» **Goal of the exercise**: List, from the lines below, each one with "bench" in it.

··· Exercise data ···

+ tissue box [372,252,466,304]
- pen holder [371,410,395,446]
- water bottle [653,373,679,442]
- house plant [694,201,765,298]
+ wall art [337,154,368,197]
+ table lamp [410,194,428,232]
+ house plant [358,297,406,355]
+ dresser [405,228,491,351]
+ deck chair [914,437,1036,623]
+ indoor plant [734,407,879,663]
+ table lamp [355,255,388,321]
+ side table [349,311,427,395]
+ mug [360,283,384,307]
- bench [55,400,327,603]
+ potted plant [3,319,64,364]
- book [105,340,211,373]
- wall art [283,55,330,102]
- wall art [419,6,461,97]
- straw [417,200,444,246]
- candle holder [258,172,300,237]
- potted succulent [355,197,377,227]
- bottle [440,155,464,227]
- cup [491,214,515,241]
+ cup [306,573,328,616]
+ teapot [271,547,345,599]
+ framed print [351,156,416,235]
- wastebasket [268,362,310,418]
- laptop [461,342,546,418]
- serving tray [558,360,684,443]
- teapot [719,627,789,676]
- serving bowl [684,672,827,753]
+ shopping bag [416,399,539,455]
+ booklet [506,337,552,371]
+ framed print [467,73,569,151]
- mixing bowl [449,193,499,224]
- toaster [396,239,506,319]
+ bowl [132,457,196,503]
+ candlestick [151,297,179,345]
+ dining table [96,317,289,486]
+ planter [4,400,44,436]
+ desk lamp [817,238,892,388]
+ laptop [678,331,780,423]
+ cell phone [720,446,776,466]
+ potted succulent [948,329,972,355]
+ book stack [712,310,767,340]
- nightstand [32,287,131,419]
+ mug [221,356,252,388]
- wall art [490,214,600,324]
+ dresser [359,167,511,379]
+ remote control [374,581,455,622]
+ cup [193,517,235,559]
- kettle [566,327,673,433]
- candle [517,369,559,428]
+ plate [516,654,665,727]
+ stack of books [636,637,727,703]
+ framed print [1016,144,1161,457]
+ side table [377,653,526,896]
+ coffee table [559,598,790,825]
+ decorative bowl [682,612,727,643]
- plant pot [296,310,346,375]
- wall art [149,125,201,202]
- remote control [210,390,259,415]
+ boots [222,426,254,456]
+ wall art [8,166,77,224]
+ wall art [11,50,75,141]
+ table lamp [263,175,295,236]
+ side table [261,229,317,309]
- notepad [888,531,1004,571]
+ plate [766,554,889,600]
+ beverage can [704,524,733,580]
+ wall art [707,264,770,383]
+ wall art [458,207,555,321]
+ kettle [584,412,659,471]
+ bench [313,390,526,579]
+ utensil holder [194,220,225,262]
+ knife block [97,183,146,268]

···

» **Output for this task**:
- bench [55,400,327,603]
+ bench [313,390,526,579]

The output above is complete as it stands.